## What the task requires
Copy out the data in full, keeping each line exactly as it reads.

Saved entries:

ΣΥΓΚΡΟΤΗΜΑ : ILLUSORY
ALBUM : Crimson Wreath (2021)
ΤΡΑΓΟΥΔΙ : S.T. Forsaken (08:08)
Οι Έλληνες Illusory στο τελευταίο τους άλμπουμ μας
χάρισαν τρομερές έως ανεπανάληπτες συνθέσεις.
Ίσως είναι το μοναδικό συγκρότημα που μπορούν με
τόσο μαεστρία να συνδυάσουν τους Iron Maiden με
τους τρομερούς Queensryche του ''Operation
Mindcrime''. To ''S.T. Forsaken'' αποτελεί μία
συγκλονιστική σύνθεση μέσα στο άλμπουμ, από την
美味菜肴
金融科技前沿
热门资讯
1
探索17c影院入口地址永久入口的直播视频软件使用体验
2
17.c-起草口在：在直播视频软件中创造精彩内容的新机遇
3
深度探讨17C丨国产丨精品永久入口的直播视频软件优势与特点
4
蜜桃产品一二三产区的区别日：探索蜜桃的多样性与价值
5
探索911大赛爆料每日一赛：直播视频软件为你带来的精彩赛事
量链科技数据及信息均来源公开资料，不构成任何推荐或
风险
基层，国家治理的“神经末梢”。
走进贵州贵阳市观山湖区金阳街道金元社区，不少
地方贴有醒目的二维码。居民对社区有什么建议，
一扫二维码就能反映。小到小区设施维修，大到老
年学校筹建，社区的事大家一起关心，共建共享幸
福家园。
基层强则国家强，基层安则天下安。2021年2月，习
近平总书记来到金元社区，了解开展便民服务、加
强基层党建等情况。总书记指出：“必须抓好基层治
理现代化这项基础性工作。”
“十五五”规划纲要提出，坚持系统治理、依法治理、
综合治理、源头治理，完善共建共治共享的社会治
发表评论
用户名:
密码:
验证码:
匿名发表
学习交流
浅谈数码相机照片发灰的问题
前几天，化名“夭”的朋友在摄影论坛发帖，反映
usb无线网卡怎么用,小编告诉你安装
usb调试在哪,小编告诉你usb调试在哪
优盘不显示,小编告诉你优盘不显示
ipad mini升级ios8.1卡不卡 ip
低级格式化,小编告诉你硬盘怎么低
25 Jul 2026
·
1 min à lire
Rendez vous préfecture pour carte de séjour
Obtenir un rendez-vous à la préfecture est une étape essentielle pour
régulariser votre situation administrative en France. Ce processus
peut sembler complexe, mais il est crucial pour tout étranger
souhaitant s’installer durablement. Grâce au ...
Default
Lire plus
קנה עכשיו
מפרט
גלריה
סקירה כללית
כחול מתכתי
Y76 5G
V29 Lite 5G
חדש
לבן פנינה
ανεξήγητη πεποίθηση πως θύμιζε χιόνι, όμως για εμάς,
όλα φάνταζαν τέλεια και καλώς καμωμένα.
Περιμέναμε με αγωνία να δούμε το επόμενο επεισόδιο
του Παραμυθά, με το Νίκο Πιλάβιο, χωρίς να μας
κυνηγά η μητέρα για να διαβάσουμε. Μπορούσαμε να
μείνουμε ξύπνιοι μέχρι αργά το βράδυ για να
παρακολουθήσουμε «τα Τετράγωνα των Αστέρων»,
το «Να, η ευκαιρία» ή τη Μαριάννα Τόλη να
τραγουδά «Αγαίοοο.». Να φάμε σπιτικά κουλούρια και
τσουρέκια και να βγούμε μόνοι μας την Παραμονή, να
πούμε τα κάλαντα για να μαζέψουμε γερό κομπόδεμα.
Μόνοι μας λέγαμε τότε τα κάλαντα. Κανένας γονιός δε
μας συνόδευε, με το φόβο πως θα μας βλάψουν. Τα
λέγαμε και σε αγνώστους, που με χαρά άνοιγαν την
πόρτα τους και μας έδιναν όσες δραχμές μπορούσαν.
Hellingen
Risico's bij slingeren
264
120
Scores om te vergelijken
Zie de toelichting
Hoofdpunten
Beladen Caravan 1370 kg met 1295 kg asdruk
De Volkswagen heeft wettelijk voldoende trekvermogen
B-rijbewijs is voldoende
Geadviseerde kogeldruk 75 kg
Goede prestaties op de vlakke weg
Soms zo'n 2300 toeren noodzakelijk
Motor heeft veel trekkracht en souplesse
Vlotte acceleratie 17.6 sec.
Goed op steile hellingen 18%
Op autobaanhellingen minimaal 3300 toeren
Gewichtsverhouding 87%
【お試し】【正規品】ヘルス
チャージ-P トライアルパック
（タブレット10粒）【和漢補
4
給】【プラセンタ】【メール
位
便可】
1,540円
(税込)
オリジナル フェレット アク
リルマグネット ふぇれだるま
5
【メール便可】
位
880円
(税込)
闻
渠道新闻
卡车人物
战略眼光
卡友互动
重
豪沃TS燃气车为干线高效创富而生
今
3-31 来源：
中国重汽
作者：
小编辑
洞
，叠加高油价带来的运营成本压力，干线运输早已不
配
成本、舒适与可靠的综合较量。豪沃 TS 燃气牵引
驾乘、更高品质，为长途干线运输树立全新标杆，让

## Answer to this problem
ΣΥΓΚΡΟΤΗΜΑ : ILLUSORY
ALBUM : Crimson Wreath (2021)
ΤΡΑΓΟΥΔΙ : S.T. Forsaken (08:08)
Οι Έλληνες Illusory στο τελευταίο τους άλμπουμ μας
χάρισαν τρομερές έως ανεπανάληπτες συνθέσεις.
Ίσως είναι το μοναδικό συγκρότημα που μπορούν με
τόσο μαεστρία να συνδυάσουν τους Iron Maiden με
τους τρομερούς Queensryche του ''Operation
Mindcrime''. To ''S.T. Forsaken'' αποτελεί μία
συγκλονιστική σύνθεση μέσα στο άλμπουμ, από την
美味菜肴
金融科技前沿
热门资讯
1
探索17c影院入口地址永久入口的直播视频软件使用体验
2
17.c-起草口在：在直播视频软件中创造精彩内容的新机遇
3
深度探讨17C丨国产丨精品永久入口的直播视频软件优势与特点
4
蜜桃产品一二三产区的区别日：探索蜜桃的多样性与价值
5
探索911大赛爆料每日一赛：直播视频软件为你带来的精彩赛事
量链科技数据及信息均来源公开资料，不构成任何推荐或
风险
基层，国家治理的“神经末梢”。
走进贵州贵阳市观山湖区金阳街道金元社区，不少
地方贴有醒目的二维码。居民对社区有什么建议，
一扫二维码就能反映。小到小区设施维修，大到老
年学校筹建，社区的事大家一起关心，共建共享幸
福家园。
基层强则国家强，基层安则天下安。2021年2月，习
近平总书记来到金元社区，了解开展便民服务、加
强基层党建等情况。总书记指出：“必须抓好基层治
理现代化这项基础性工作。”
“十五五”规划纲要提出，坚持系统治理、依法治理、
综合治理、源头治理，完善共建共治共享的社会治
发表评论
用户名:
密码:
验证码:
匿名发表
学习交流
浅谈数码相机照片发灰的问题
前几天，化名“夭”的朋友在摄影论坛发帖，反映
usb无线网卡怎么用,小编告诉你安装
usb调试在哪,小编告诉你usb调试在哪
优盘不显示,小编告诉你优盘不显示
ipad mini升级ios8.1卡不卡 ip
低级格式化,小编告诉你硬盘怎么低
25 Jul 2026
·
1 min à lire
Rendez vous préfecture pour carte de séjour
Obtenir un rendez-vous à la préfecture est une étape essentielle pour
régulariser votre situation administrative en France. Ce processus
peut sembler complexe, mais il est crucial pour tout étranger
souhaitant s’installer durablement. Grâce au ...
Default
Lire plus
קנה עכשיו
מפרט
גלריה
סקירה כללית
כחול מתכתי
Y76 5G
V29 Lite 5G
חדש
לבן פנינה
ανεξήγητη πεποίθηση πως θύμιζε χιόνι, όμως για εμάς,
όλα φάνταζαν τέλεια και καλώς καμωμένα.
Περιμέναμε με αγωνία να δούμε το επόμενο επεισόδιο
του Παραμυθά, με το Νίκο Πιλάβιο, χωρίς να μας
κυνηγά η μητέρα για να διαβάσουμε. Μπορούσαμε να
μείνουμε ξύπνιοι μέχρι αργά το βράδυ για να
παρακολουθήσουμε «τα Τετράγωνα των Αστέρων»,
το «Να, η ευκαιρία» ή τη Μαριάννα Τόλη να
τραγουδά «Αγαίοοο.». Να φάμε σπιτικά κουλούρια και
τσουρέκια και να βγούμε μόνοι μας την Παραμονή, να
πούμε τα κάλαντα για να μαζέψουμε γερό κομπόδεμα.
Μόνοι μας λέγαμε τότε τα κάλαντα. Κανένας γονιός δε
μας συνόδευε, με το φόβο πως θα μας βλάψουν. Τα
λέγαμε και σε αγνώστους, που με χαρά άνοιγαν την
πόρτα τους και μας έδιναν όσες δραχμές μπορούσαν.
Hellingen
Risico's bij slingeren
264
120
Scores om te vergelijken
Zie de toelichting
Hoofdpunten
Beladen Caravan 1370 kg met 1295 kg asdruk
De Volkswagen heeft wettelijk voldoende trekvermogen
B-rijbewijs is voldoende
Geadviseerde kogeldruk 75 kg
Goede prestaties op de vlakke weg
Soms zo'n 2300 toeren noodzakelijk
Motor heeft veel trekkracht en souplesse
Vlotte acceleratie 17.6 sec.
Goed op steile hellingen 18%
Op autobaanhellingen minimaal 3300 toeren
Gewichtsverhouding 87%
【お試し】【正規品】ヘルス
チャージ-P トライアルパック
（タブレット10粒）【和漢補
4
給】【プラセンタ】【メール
位
便可】
1,540円
(税込)
オリジナル フェレット アク
リルマグネット ふぇれだるま
5
【メール便可】
位
880円
(税込)
闻
渠道新闻
卡车人物
战略眼光
卡友互动
重
豪沃TS燃气车为干线高效创富而生
今
3-31 来源：
中国重汽
作者：
小编辑
洞
，叠加高油价带来的运营成本压力，干线运输早已不
配
成本、舒适与可靠的综合较量。豪沃 TS 燃气牵引
驾乘、更高品质，为长途干线运输树立全新标杆，让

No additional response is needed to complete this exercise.